▸ Data extract
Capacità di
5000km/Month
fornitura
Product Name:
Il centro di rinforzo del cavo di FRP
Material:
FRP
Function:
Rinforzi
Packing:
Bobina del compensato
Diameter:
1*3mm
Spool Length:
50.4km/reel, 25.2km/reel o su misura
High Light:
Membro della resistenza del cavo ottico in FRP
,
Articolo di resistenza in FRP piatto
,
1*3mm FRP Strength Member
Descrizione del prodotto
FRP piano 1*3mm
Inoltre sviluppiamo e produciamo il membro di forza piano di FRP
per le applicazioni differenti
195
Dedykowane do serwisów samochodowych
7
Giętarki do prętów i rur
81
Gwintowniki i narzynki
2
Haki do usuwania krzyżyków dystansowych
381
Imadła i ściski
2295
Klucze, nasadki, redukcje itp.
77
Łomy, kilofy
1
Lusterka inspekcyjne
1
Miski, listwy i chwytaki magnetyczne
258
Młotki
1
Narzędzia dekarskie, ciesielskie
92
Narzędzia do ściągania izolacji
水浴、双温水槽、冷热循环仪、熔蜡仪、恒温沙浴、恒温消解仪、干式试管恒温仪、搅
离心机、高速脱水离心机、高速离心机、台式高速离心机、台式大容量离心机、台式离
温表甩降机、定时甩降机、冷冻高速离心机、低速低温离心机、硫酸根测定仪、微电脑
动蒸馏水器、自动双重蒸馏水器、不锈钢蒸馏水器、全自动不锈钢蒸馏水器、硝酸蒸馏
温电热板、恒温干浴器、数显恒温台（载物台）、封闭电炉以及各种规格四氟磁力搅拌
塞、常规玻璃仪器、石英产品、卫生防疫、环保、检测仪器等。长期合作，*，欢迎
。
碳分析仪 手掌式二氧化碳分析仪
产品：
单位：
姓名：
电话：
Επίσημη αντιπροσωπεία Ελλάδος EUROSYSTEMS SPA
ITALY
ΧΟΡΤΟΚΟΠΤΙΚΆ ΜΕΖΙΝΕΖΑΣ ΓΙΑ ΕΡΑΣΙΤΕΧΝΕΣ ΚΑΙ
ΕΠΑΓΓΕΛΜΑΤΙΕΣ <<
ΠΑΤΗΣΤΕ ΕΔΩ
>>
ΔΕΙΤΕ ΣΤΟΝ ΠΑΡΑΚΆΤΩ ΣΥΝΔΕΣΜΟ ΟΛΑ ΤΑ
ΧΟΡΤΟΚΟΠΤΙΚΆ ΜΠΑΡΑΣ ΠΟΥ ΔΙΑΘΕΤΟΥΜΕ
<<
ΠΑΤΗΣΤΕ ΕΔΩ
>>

▸ Exercise description
When the line containing "碳分析仪 手掌式二氧化碳分析仪" is found in the records above, restate it and every later line word for word through the last one, and nothing more.

▸ Exercise result
碳分析仪 手掌式二氧化碳分析仪
产品：
单位：
姓名：
电话：
Επίσημη αντιπροσωπεία Ελλάδος EUROSYSTEMS SPA
ITALY
ΧΟΡΤΟΚΟΠΤΙΚΆ ΜΕΖΙΝΕΖΑΣ ΓΙΑ ΕΡΑΣΙΤΕΧΝΕΣ ΚΑΙ
ΕΠΑΓΓΕΛΜΑΤΙΕΣ <<
ΠΑΤΗΣΤΕ ΕΔΩ
>>
ΔΕΙΤΕ ΣΤΟΝ ΠΑΡΑΚΆΤΩ ΣΥΝΔΕΣΜΟ ΟΛΑ ΤΑ
ΧΟΡΤΟΚΟΠΤΙΚΆ ΜΠΑΡΑΣ ΠΟΥ ΔΙΑΘΕΤΟΥΜΕ
<<
ΠΑΤΗΣΤΕ ΕΔΩ
>>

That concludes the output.